Ieri mattina ho finalmente fatto il mio primo giro per la città . A dire il vero, il tutto è nato in modo del tutto fortuito: difatti, sono andato a far colazione con l’idea di tornare alla sede del meeting, registrarmi, e cercare gli altri per capire innanzi tutto il programma della mia settimana. A colazione, però, ho incontrato il mio amico Izumi, in perfetta tenuta turistica e con il piano di andare a visitare la città , e in particolare il mercato delle pulci e il quartiere giapponese; e mi sono prontamente aggregato.
Innanzi tutto, ho scoperto che noi siamo in realtà molto lontani dal centro convenzionale di San Paolo. Su consiglio del concierge, abbiamo preso un taxi per venti minuti (25 real) che ci ha portati alla fermata Concepçao della metro, da cui, con sole dodici fermate (stazioni cementosissime, ma sistema molto efficiente), siamo arrivati a Sé, la piazza del Duomo nonchè incrocio della linea blu con la rossa, e quindi, per definizione, centro della città .
Il Duomo risale addirittura al 1954, ed è naturalmente in stile finto-gotico; più interessante la passeggiata per negozi e il mercato delle pulci domenicale di Praça Republica, dove Izumi ha comprato dei piccoli dipinti veramente belli per otto euro l’uno. Abbiamo attraversato una zona residenziale, con ampi vialoni alberati – effettivamente la città è piena di valli (solitamente occupate da superstrade di grande scorrimento, visto che le case si affollano in alto) e di verde rigoglioso – e poi visto il quartiere giapponese: San Paolo è la più grande città giapponese fuori dal Giappone, e si vede, con negozi dove vendono qualsiasi cosa, dai manga alla salsa di soia, fino alle spade da samurai. Nel frattempo, però, il clima si era fatto pesante: 28 gradi all’ombra, sole a picco, sudore e disidratazione a palla nonostante le maniche corte e un bel venticello.

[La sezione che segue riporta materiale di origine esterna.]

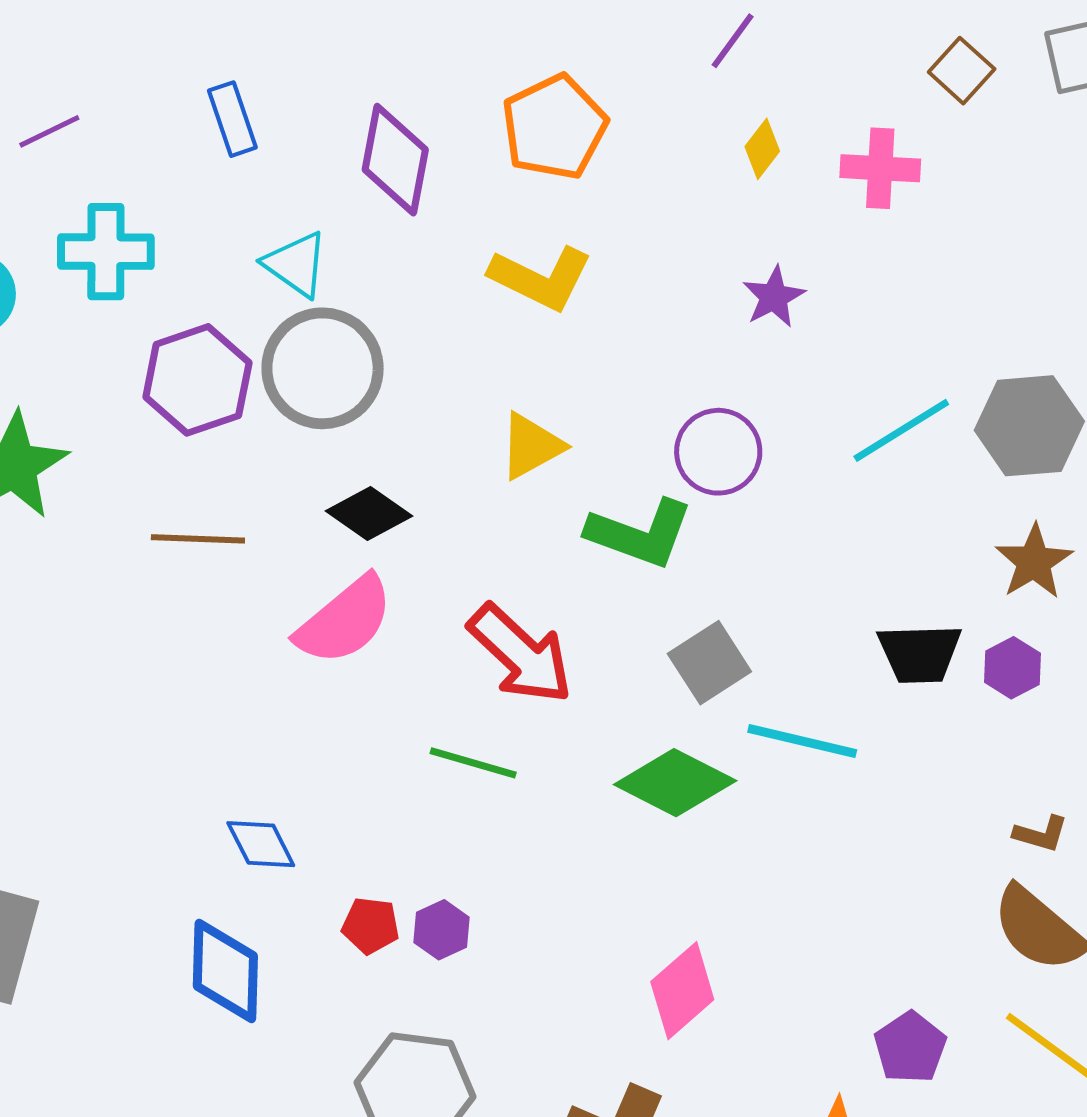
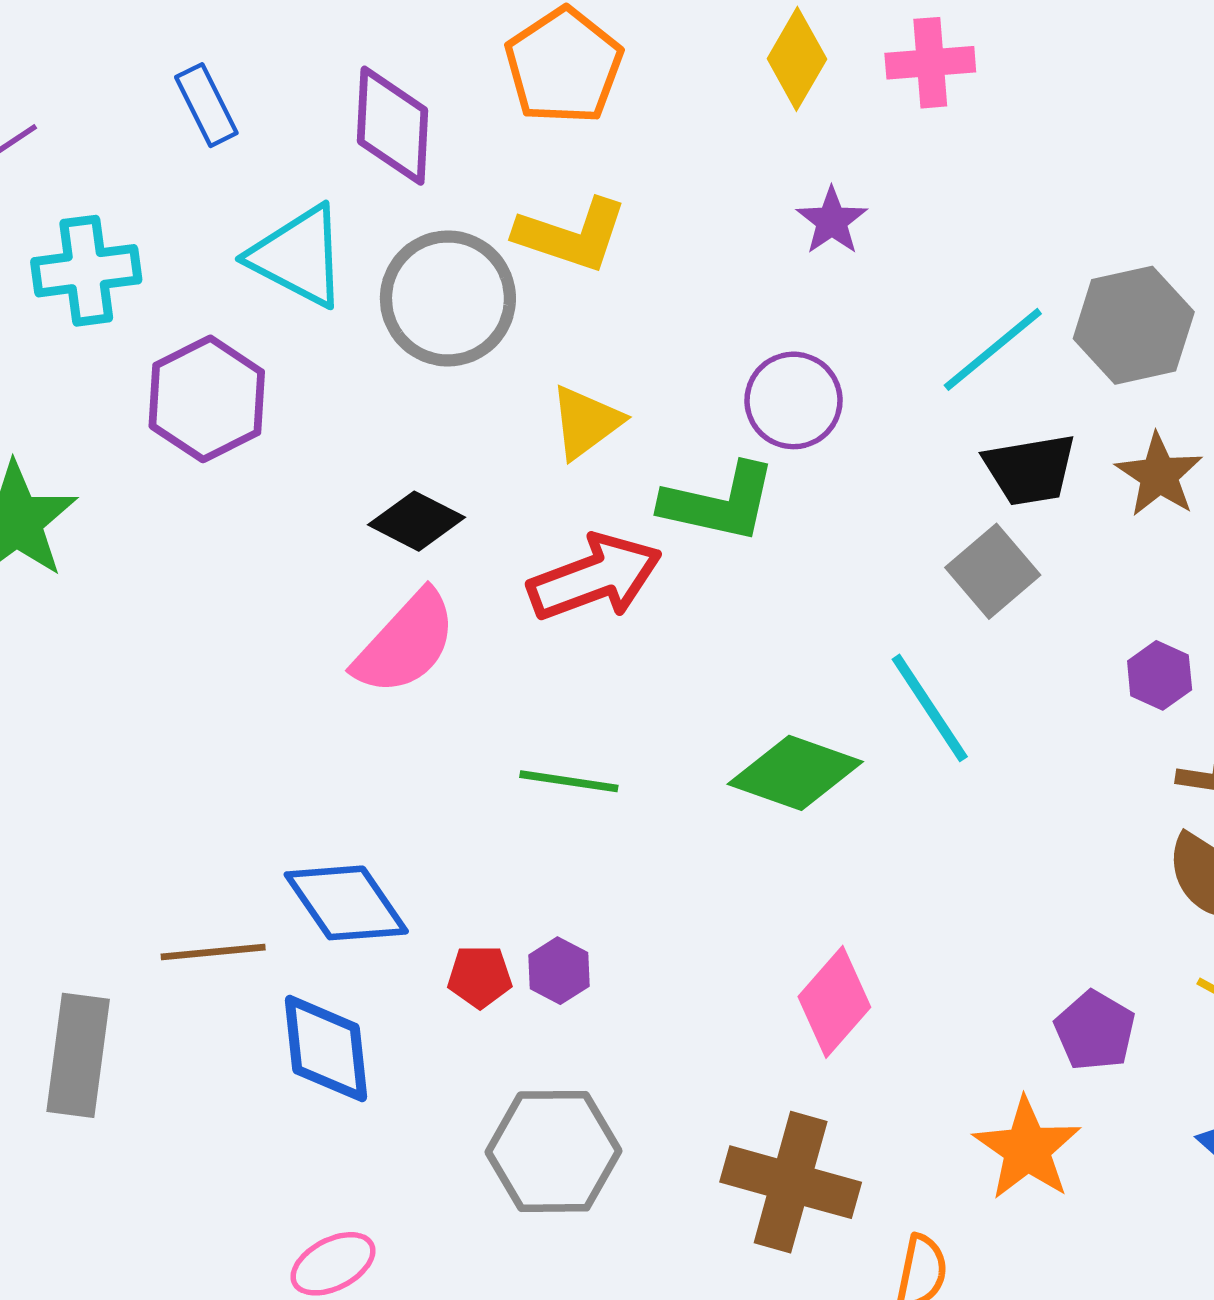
yellow diamond: (762, 149) -> (797, 59), size x1.5
cyan triangle: (296, 264) -> (298, 256), size x1.4
gray circle: (323, 368) -> (448, 298), moved
brown line: (198, 539) -> (213, 952), moved
black trapezoid: (920, 653) -> (1030, 470), moved
red arrow: (521, 654) -> (595, 577), moved, turned -56
gray square: (709, 663) -> (993, 571), moved
purple hexagon: (1012, 668) -> (1160, 675), moved
cyan line: (802, 741) -> (930, 708), turned 51
blue diamond: (261, 844) -> (346, 903), size x1.5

Dopo un pranzo eccezionale in un ristorantino all’angolo – bistecca eccellente, riso, patate fritte, zuppa di fagioli e 33 cl di birra per 6,50 real ovvero 2,34 euro: il Brasile ha anche i suoi bei vantaggi – abbiamo visitato il museo dell’immigrazione giapponese, dove Izumi ha provato a comprare il biglietto in inglese e non lo capivano, poi ha tentato ipotetici spagnolo e portoghese senza risultato, e poi ha attaccato il giapponese e non solo gli hanno risposto, ma gli hanno fatto pure le feste. Sempre in giapponese, ha spiegato che non ero burasiriajin ma itariajin, e così hanno fatto le feste anche a me. E, tra l’altro, chissà quand’è che anche noi troveremo i soldi e la voglia per fare i monumenti all’epopea dei nostri emigrati all’estero.
Comunque, la cosa ha presa una piega piuttosto surreale, visto che nel teatro a pianterreno stavano tenendo, in diretta televisiva col Giappone, una edizione speciale dell’equivalente giapponese del Festival di Sanremo: 25 cantanti uomini sfidano 25 cantanti donne, e i giurati decidono quale sesso vince. Le canzoni andavano dal tradizionale (stile Orietta Berti tastierato) al molto tradizionale (avete presente quegli spettacoli giapponesi in cui un uomo travestito da geisha gorgheggia in modo incomprensibile per cinque minuti accompagnato solo dal suono di una corda da stendere fatta vibrare a caso? avete presente? beh, io ora ce l’ho presente e non è una bella sensazione). In sala c’erano cinquecento giapponesi ambosessi rigorosamente sopra i cinquant’anni, e un unico occidentale (io). E anche questa non è una bella sensazione.
Mi sono però preso la rivincita al ritorno, quando scesi dalla metro abbiamo preso il taxi, e Izumi ha detto al conducente: “Burue Terii Towerusu Morumubi Hoteru” (che sarebbe Blue Tree Towers Morumbi, il semplice nome del nostro hotel). E il conducente, un vecchio nero che sembrava il nonno di Huey dei Boondocks, ha abbozzato e ha fatto una faccia come a dire: de che? Al che, attimo di panico, intervengo io, e penso: conoscerà certamente il centro commerciale di fronte all’albergo, ma come faccio a dire “di fronte a”? E lì ho imparato che lo studio serve sempre, e ho ringraziato i miei lontani corsi di capoeira, e in particolare la “mezzaluna di fronte”: gli ho detto “De frente a shopping Morumbi”, con un perfetto accento brasileiro (cioè, come un genovese che dice “de frenci, belin”, però senza “belin”), e siamo partiti a razzo; è venuto giù il tettuccio dagli applausi. Poi mi ha chiesto perfino se volevo l’aria condizionata, ma c’è un limite anche ai virtuosismi linguistici.